## PROBLEM DESCRIPTION
Extract each of the lines below that contains the string "udnSTYLE".

═══ EXERCISE DATA

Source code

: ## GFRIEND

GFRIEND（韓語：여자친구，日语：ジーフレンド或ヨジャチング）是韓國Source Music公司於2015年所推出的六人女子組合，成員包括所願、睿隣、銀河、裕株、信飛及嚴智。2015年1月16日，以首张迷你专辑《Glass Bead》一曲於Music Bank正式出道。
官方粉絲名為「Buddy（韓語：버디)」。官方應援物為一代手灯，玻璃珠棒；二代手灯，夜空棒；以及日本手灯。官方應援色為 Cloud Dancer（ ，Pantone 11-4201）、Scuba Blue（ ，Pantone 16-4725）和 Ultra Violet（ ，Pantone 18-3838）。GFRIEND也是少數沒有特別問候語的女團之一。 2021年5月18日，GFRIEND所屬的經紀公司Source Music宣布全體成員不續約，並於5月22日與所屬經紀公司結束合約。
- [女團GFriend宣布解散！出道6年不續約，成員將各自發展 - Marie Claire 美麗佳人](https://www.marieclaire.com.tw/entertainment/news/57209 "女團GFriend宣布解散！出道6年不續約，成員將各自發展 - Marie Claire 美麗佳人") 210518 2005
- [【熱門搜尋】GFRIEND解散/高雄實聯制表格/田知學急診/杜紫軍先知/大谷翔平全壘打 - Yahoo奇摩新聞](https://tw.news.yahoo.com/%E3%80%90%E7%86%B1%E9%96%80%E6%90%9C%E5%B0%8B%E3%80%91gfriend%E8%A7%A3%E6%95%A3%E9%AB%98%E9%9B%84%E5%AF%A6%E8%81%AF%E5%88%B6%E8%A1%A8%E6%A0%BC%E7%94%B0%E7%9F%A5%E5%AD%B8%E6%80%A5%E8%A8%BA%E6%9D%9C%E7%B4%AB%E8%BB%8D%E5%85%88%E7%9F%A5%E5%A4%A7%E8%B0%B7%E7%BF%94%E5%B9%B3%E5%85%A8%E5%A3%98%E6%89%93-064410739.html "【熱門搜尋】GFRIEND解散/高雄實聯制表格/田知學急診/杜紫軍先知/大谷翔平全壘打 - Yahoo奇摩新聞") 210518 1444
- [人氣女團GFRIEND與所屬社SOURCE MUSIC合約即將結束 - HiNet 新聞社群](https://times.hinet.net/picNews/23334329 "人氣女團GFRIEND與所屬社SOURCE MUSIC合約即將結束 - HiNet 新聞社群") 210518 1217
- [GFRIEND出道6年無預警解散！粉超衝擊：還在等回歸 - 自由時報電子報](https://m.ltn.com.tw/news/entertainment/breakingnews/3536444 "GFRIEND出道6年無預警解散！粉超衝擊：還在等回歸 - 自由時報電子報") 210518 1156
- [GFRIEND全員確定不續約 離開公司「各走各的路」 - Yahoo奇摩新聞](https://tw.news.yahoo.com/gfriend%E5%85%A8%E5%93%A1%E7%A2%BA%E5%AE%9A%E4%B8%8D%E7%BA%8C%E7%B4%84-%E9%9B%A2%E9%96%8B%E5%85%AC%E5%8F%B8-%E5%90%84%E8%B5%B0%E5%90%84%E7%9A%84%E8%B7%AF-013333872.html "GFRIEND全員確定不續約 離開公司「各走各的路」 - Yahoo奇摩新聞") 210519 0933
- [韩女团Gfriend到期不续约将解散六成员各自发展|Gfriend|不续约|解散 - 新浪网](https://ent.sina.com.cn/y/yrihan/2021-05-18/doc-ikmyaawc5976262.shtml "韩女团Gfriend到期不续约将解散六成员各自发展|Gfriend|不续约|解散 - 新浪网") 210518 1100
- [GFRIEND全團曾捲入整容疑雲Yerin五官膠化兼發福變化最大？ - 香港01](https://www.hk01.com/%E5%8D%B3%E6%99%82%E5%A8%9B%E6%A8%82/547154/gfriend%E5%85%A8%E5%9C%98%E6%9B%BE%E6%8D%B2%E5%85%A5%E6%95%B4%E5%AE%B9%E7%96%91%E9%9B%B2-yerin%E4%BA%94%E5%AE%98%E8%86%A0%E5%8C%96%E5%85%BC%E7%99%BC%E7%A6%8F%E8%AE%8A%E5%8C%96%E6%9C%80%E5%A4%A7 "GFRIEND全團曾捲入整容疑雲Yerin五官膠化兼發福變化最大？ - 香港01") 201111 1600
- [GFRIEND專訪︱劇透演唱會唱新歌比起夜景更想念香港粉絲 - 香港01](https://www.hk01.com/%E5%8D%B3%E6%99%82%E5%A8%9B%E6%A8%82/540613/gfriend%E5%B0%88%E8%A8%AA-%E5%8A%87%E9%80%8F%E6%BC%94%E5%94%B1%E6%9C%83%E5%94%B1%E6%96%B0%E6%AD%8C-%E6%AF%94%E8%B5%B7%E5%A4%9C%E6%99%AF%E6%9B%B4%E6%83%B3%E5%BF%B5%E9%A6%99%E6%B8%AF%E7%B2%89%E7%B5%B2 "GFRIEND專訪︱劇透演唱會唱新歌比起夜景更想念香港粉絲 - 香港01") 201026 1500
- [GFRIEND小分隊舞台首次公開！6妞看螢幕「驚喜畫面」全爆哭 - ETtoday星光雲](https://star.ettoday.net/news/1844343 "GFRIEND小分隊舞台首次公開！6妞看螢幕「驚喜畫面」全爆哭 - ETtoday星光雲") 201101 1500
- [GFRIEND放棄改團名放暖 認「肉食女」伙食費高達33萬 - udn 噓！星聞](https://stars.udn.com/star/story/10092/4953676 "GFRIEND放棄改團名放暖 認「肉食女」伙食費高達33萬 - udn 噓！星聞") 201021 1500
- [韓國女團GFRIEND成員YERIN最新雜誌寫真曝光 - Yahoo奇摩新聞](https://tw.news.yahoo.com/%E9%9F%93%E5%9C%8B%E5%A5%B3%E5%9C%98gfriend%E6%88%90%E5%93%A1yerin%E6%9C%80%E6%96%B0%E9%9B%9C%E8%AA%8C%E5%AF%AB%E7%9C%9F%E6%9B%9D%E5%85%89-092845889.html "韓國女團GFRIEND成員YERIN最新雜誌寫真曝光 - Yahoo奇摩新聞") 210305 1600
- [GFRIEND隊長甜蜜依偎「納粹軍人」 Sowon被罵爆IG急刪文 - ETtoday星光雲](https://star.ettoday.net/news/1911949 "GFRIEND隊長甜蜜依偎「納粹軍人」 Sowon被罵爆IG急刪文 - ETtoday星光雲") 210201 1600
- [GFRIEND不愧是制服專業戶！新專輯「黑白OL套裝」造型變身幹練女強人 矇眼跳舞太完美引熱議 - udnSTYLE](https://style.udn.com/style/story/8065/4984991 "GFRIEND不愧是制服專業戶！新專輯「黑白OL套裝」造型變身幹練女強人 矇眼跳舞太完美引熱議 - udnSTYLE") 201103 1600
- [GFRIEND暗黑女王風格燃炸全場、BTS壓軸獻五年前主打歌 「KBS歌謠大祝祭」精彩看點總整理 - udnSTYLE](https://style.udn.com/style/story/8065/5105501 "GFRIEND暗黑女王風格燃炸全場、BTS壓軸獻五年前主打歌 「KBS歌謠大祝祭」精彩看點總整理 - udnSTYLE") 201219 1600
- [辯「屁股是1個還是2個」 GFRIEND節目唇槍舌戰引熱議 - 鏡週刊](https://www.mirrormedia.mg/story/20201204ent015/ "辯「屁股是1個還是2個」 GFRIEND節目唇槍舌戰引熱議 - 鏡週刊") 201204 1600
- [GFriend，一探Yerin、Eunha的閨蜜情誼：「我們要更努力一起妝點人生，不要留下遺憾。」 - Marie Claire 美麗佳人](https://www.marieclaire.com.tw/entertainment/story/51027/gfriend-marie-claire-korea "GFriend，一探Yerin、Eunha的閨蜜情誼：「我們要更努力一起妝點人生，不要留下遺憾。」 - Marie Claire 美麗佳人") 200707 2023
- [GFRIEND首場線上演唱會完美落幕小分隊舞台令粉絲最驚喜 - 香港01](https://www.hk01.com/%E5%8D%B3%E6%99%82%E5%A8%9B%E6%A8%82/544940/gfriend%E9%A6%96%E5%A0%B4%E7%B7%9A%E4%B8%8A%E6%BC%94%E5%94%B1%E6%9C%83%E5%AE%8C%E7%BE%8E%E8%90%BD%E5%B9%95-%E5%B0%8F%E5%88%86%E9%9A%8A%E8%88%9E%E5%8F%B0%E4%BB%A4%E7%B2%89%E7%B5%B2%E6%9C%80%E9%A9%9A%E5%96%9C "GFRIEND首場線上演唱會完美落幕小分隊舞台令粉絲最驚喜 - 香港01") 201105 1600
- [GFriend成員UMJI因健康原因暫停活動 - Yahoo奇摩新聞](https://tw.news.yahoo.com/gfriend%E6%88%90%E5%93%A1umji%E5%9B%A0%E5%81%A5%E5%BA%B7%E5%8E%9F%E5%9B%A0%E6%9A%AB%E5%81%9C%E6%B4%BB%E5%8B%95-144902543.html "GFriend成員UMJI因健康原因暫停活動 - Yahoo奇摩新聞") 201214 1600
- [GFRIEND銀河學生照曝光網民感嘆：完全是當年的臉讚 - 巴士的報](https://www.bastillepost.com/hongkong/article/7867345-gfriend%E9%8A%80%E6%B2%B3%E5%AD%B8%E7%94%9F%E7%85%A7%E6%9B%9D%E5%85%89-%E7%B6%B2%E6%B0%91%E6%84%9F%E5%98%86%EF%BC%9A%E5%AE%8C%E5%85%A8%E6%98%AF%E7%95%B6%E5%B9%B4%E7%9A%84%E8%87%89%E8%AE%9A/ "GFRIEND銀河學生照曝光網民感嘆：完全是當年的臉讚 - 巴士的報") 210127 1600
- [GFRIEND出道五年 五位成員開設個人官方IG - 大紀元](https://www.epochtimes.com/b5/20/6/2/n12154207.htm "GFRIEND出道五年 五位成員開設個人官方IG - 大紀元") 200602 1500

══════

## EXERCISE RESPONSE
- [GFRIEND不愧是制服專業戶！新專輯「黑白OL套裝」造型變身幹練女強人 矇眼跳舞太完美引熱議 - udnSTYLE](https://style.udn.com/style/story/8065/4984991 "GFRIEND不愧是制服專業戶！新專輯「黑白OL套裝」造型變身幹練女強人 矇眼跳舞太完美引熱議 - udnSTYLE") 201103 1600
- [GFRIEND暗黑女王風格燃炸全場、BTS壓軸獻五年前主打歌 「KBS歌謠大祝祭」精彩看點總整理 - udnSTYLE](https://style.udn.com/style/story/8065/5105501 "GFRIEND暗黑女王風格燃炸全場、BTS壓軸獻五年前主打歌 「KBS歌謠大祝祭」精彩看點總整理 - udnSTYLE") 201219 1600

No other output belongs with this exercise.